Stored items from a collection
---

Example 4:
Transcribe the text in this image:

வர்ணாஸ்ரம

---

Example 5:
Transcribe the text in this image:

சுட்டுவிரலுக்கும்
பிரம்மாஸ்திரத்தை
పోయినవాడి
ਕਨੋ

Your objective
Reproduce the data exactly, character for character.

Solution to this task
---

Example 4:
Transcribe the text in this image:

வர்ணாஸ்ரம

---

Example 5:
Transcribe the text in this image:

சுட்டுவிரலுக்கும்
பிரம்மாஸ்திரத்தை
పోయినవాడి
ਕਨੋ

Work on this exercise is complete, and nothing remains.